Только в последний свой полет он не взял ее. Потому что там он должен был быть один, чтобы одному распорядиться своей жизнью... Она закрыла лицо ладонями, боясь, что сейчас расплачется. Павел, должно быть, понял, прикоснулся к ее руке и тихо погладил. Она ответила ему слабым пожатием, не ощутив его успокаивающей ласки, потому что все еще была далеко отсюда. Павлу захотелось укрыть ее пиджаком, защитить от ветра. Обнять. Сделать что-нибудь, чтобы она снова рассмеялась, сказала бы, что вот Веньку собаки не кусают, а на него рычат, но ничего такого он сделать не мог...
- Нина, - сказал он. - Не надо... Видите, эта репчатая дворняжка уже смотрит на вас с обожанием. А капитан, похоже, загулял.

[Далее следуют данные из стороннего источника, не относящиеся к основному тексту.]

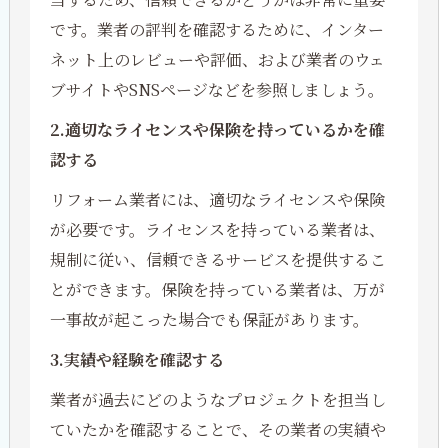
です。業者の評判を確認するために、インター
ネット上のレビューや評価、および業者のウェ
ブサイトやSNSページなどを参照しましょう。
2.適切なライセンスや保険を持っているかを確
認する
リフォーム業者には、適切なライセンスや保険
が必要です。ライセンスを持っている業者は、
規制に従い、信頼できるサービスを提供するこ
とができます。保険を持っている業者は、万が
一事故が起こった場合でも保証があります。
3.実績や経験を確認する
業者が過去にどのようなプロジェクトを担当し
ていたかを確認することで、その業者の実績や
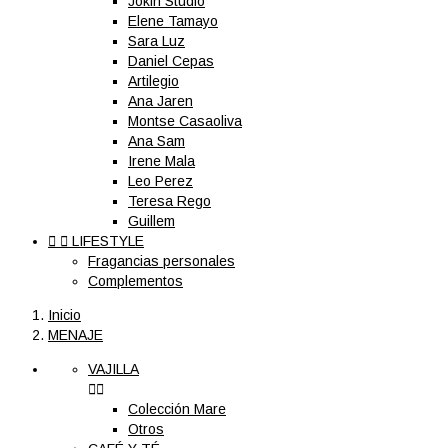
Jokin Studio
Elene Tamayo
Sara Luz
Daniel Cepas
Artilegio
Ana Jaren
Montse Casaoliva
Ana Sam
Irene Mala
Leo Perez
Teresa Rego
Guillem


LIFESTYLE
Fragancias personales
Complementos
Inicio
MENAJE
VAJILLA


Colección Mare
Otros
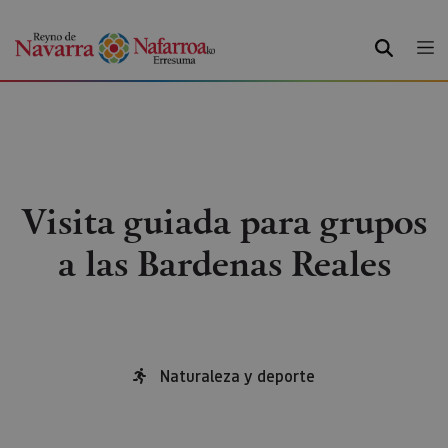
BUSCAR
Visita guiada para grupos
a las Bardenas Reales
Naturaleza y deporte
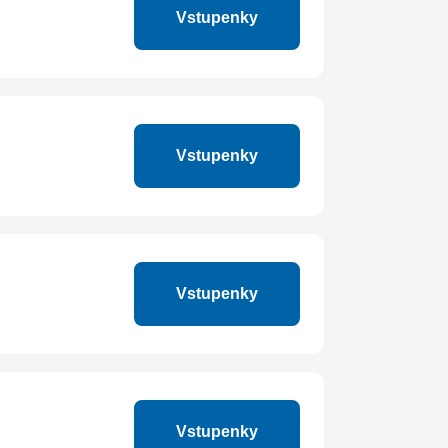
Vstupenky
Vstupenky
Vstupenky
Vstupenky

...Они уже собрались уходить, когда из-за угла дома показалась грузная фигура Варга. Капитан тащил авоську с капустой, тяжело дышал, отдувался. Павел поднялся ему навстречу.
- Бог в помощь, - сказал он. - Погодка нынче жарковата для старого полярника.

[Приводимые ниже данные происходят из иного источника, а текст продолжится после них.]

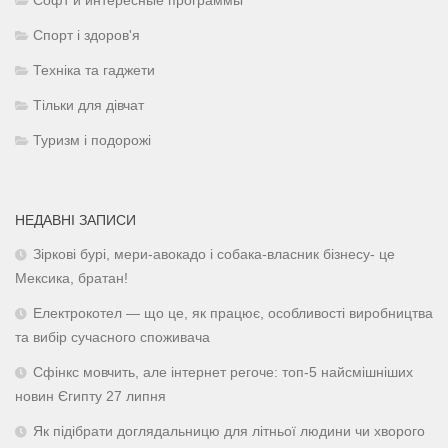
Софт и интересные программы
Спорт і здоров'я
Техніка та гаджети
Тільки для дівчат
Туризм і подорожі
НЕДАВНІ ЗАПИСИ
Зіркові бурі, мери-авокадо і собака-власник бізнесу- це
Мексика, братан!
Електрокотел — що це, як працює, особливості виробництва
та вибір сучасного споживача
Сфінкс мовчить, але інтернет регоче: топ-5 найсмішніших
новин Єгипту 27 липня
Як підібрати доглядальницю для літньої людини чи хворого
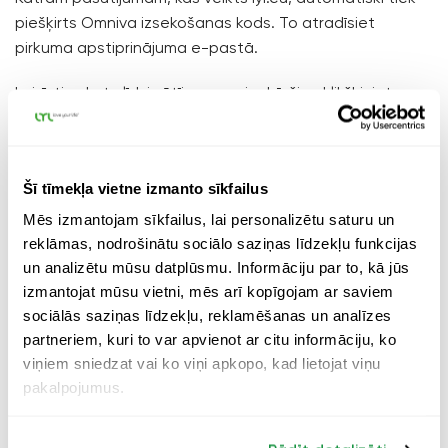
piešķirts Omniva izsekošanas kods. To atradīsiet
pirkuma apstiprinājuma e-pastā.
Lai ērti sekotu līdzi sūtījumam, vienkārši noklikšķiniet uz
interaktīvās saites e-pastā.
Piegāde uz ārvalstīm:
Šī tīmekļa vietne izmanto sīkfailus
Eiropas Savienība:
Mēs piedāvājam piegādi ar
Mēs izmantojam sīkfailus, lai personalizētu saturu un
Latvijas Pasta starpniecību vai ar Express piegādi
reklāmas, nodrošinātu sociālo saziņas līdzekļu funkcijas
(Express Mail Service), atkarībā no klienta izvēles.
un analizētu mūsu datplūsmu. Informāciju par to, kā jūs
Piegādes laiks parasti ir
4-10 darba dienas
. Jūs
izmantojat mūsu vietni, mēs arī kopīgojam ar saviem
saņemsiet izsekošanas kodu, lai varētu pārraudzīt
sociālās saziņas līdzekļu, reklamēšanas un analīzes
sūtījuma piegādes statusu.
partneriem, kuri to var apvienot ar citu informāciju, ko
viņiem sniedzat vai ko viņi apkopo, kad lietojat viņu
EEZ valstis:
Pieejama piegāde ar Latvijas Pasta
pakalpojumus.
starpniecību vai Express piegādi (Express Mail
Service). Piegādes laiks parasti ir
4-10 darba dienas
.
Izsekošanas kods tiks nodrošināts.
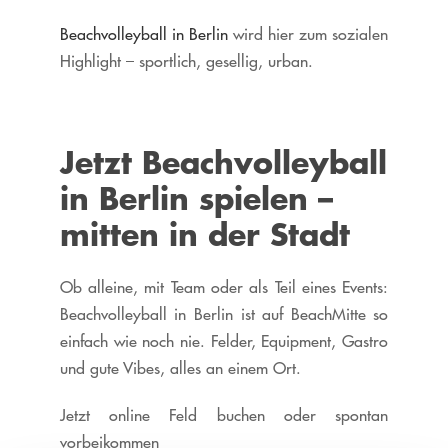
Beachvolleyball in Berlin
wird hier zum sozialen
Highlight – sportlich, gesellig, urban.
Jetzt Beachvolleyball
in Berlin spielen –
mitten in der Stadt
Ob alleine, mit Team oder als Teil eines Events:
Beachvolleyball in Berlin
ist auf BeachMitte so
einfach wie noch nie. Felder, Equipment, Gastro
und gute Vibes, alles an einem Ort.
Jetzt online Feld buchen oder spontan
vorbeikommen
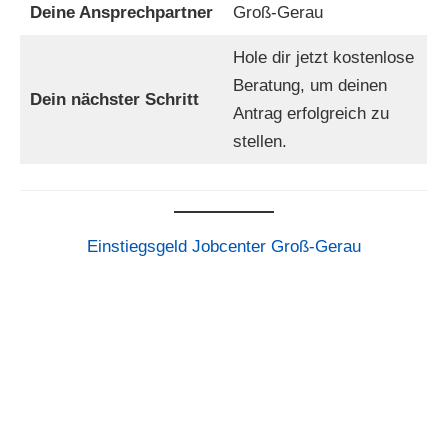
Deine Ansprechpartner
Groß-Gerau
Hole dir jetzt kostenlose
Beratung, um deinen
Dein nächster Schritt
Antrag erfolgreich zu
stellen.
Einstiegsgeld Jobcenter Groß-Gerau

- Не говорите, - пробурчал Варг. - Наказание одно... О, господи! Ну, слушай-ка, откуда ты? Давно ждешь? А я вот... - он кивнул на авоську, врачи, понимаешь, капусту жевать заставляют. Как все равно старого козла... Ну, чего стоим? Жарища такая...
Тут он увидел Нину, дотронулся рукой до фуражки.
- Здравствуйте! Капитан Варг.
- Александр Касимович, это сестра Вени.
- Вот оно что... - Он внимательно посмотрел на Нину. - Вы очень похожи на брата. Я рад, что вы пришли. Вениамин... мог стать моим сыном. Он был очень хороший человек, Нина. - Капитан говорил глухо, вся его грузность вдруг исчезла; Павлу казалось даже, что он стоит по стойке "смирно", а его распахнутый китель наглухо застегнут. - Он был очень щедрым человеком, Нина. Душевным щедрым. Я любил его... Я собирался не однажды навестить вас с мамой, но мне хотелось прийти к вам здоровым. Я не люблю бывать на людях больным... Ну... Почему мы все еще стоим? Прошу ко мне!
В квартире Варга царил продуманный, раз и навсегда установленный беспорядок. Кипы старых газет лежали на продавленном диване: Павел знал, что Варг занимается историей русского флота. А над большим рабочим столом висели фотографий Нади и Вениамина. Надя стояла на мостике отцовского буксира, щурила глаза и улыбалась, а Веня был заключен в овальную медную рамку.